On March 3, 1993, a Ryder rental van that was believed to have been hiding the explosives was pulled from the wreckage and traced back to a store in Jersey City, New Jersey, which had reported it stolen a day prior to the blast.
One day later, on March 4, Mohammed Salameh was arrested at the Ryder agency in Jersey City when he tried to claim a $400 deposit on the van. Investigators said other suspects were still being sought.
Six men were found guilty of carrying out the bombing, while one suspect remains at large.
The trial for four of the defendants — Mahmud Abouhalima, Ahmad Ajaj, Nidal Ayyad and Mohammed Salameh — began on Oct. 4, 1993. They were convicted five months later on March 4, 1994, and sentenced to 240 years each.
Judge Kevin Thomas Duffy said at the sentencing that the number 240 was calculated by adding the years presumably lost by the victims to the mandatory sentences, but the four were later resentenced in 1999, each receiving more than 100 years in prison.
The suspected mastermind of the bombing, Ramzi Ahmed Yousef, was captured in Pakistan in February 1995 and convicted of conspiracy in November 1997. He was sentenced to life plus 240 years in prison by Duffy, who said Yousef should be held in solitary confinement and not be allowed to call his family. “Your God is not Allah,” Duffy said. “You worship death and destruction.”
At his sentencing, Yousef said, “I am a terrorist and proud of it as long as it is against the U.S. government,” according to a CNN report at the time.
Yousef had separately been convicted in a plot to bomb several American airliners over the Far East in January 1995.

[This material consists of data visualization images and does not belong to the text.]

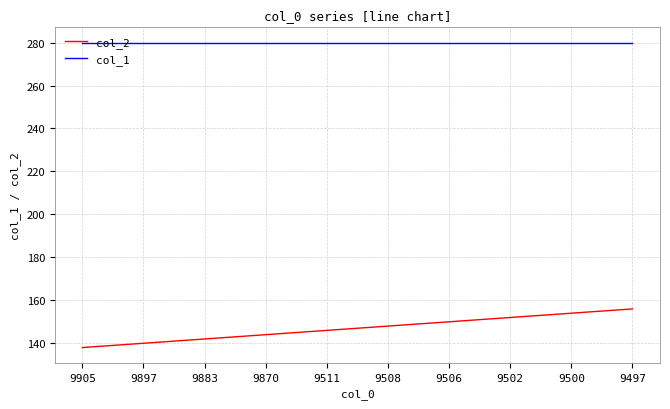

Which series has the largest total across all categories?

col_1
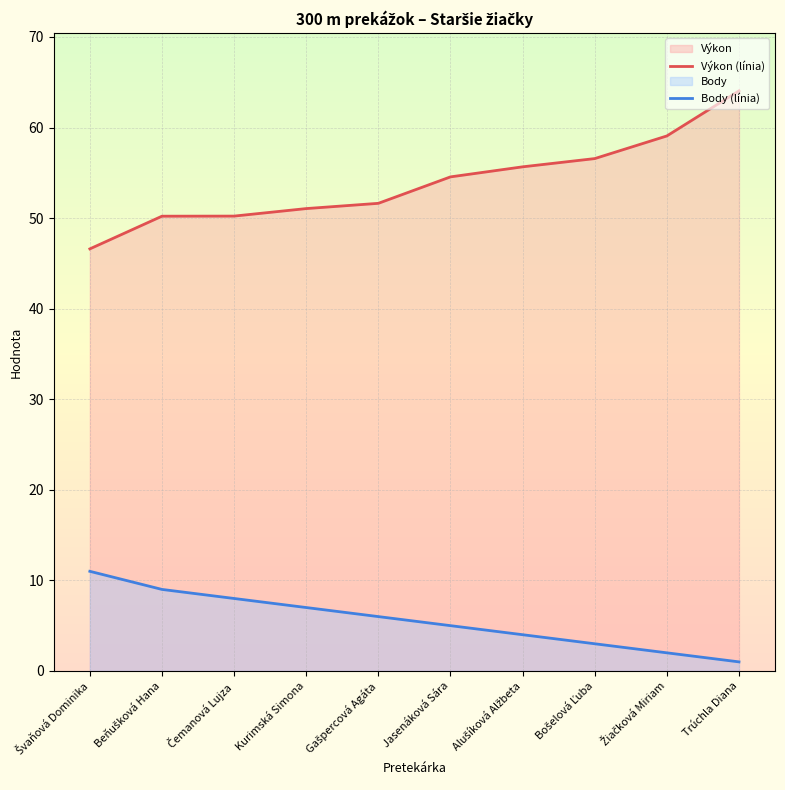

How many distinct data groups are displayed?

2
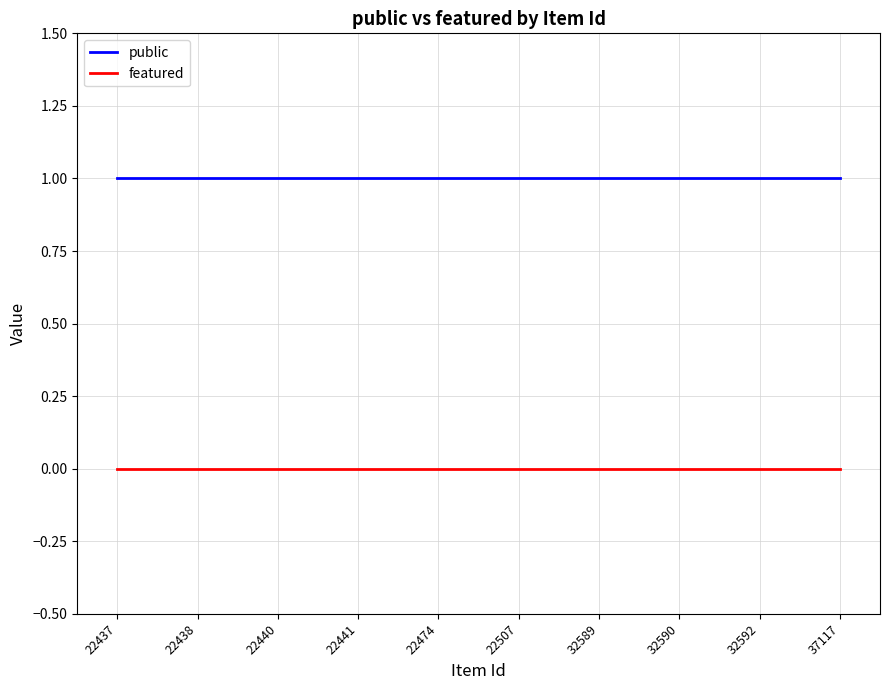

True or false: featured and public cross at least once.

False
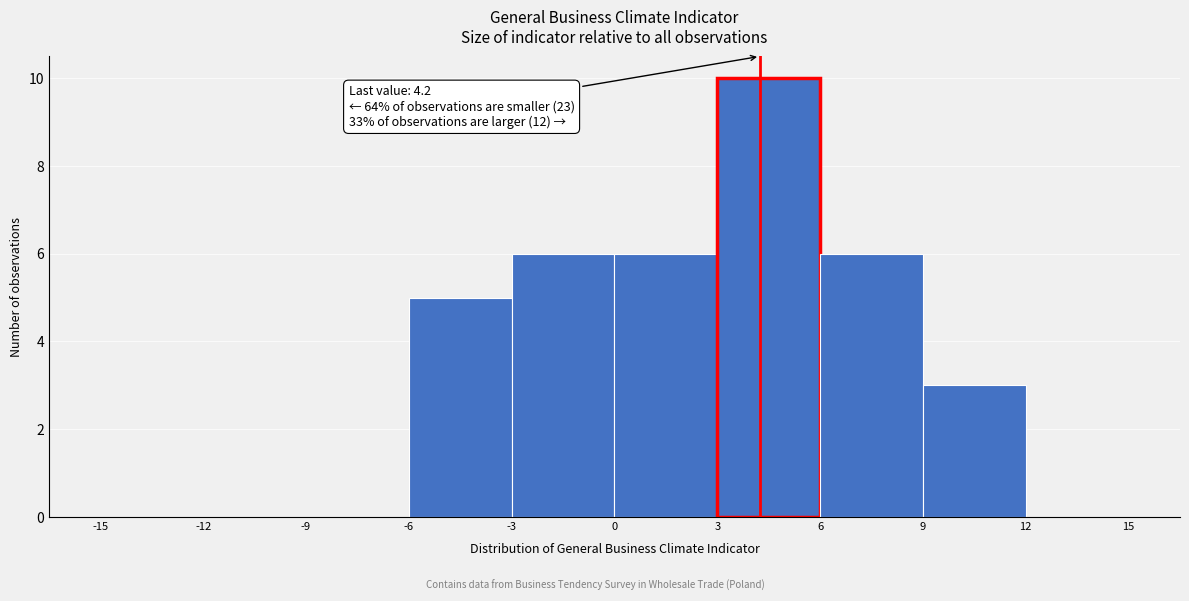

Over which range of the x-axis is the bar tallest?

3 to 6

Eyad Ismoil, who was accused of driving the van, was also convicted in November 1997 and sentenced to life plus 240 years in prison.
A seventh man, Abdul Rahman Yasin, is believed to have helped build the bombs but was never arrested. In 2002, he was found and interviewed by CBS News, but he hasn’t been heard of or seen since.
All of the men involved were believed to be followers of Omar Abdel Rahman, an Islamic cleric in Jersey City, who was convicted in 1995 for conspiracy in a plot to wage “a war of urban terrorism.” That plot included the 1993 bombing as well as failed plans to bomb the United Nations, the Lincoln and Holland tunnels, the George Washington Bridge and 26 Federal Plaza.
The bombing was the first time Americans became aware of the dangers of international terrorism. “Not an awful lot of people thought about how vulnerable we were,” U.S. Marshal for New York Joseph Guccione told The Associated Press in 2008. “It was a terrible lesson that was learned.”
“Before the attack in 1993, the name Al-Qaeda was not a part of the American lexicon,” Rep. Michael McCaul wrote in a New York Daily News op-ed published on the 20th anniversary of the attack.
The bombing “was a tipping point in what would become a new type of war against the evolving threat of terrorism,” wrote McCaul, who is the chairman of the House Committee on Homeland Security.
In the years that followed the bombing, security in lower Manhattan began to change. Steel barriers were added outside of buildings, roads near federal buildings were restricted and the steps of City Hall were closed to the public unless people went through security booths. That security and the so-called war on terror would escalate even further after the attacks on Sept. 11, 2001.